▶ _TASK BRIEF_
Repeat the entries beneath in their entirety, precisely as given.

[[ INFORMATION PROVIDED, beginning ]]

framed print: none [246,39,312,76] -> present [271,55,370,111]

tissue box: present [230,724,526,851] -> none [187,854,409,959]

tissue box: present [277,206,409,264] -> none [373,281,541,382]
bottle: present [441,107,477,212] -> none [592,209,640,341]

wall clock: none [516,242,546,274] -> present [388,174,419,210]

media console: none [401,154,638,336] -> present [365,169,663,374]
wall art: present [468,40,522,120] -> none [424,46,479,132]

[[ INFORMATION PROVIDED, end ]]

▶ _WRITTEN ANSWER_
framed print: none [246,39,312,76] -> present [271,55,370,111]

tissue box: present [230,724,526,851] -> none [187,854,409,959]

tissue box: present [277,206,409,264] -> none [373,281,541,382]
bottle: present [441,107,477,212] -> none [592,209,640,341]

wall clock: none [516,242,546,274] -> present [388,174,419,210]

media console: none [401,154,638,336] -> present [365,169,663,374]
wall art: present [468,40,522,120] -> none [424,46,479,132]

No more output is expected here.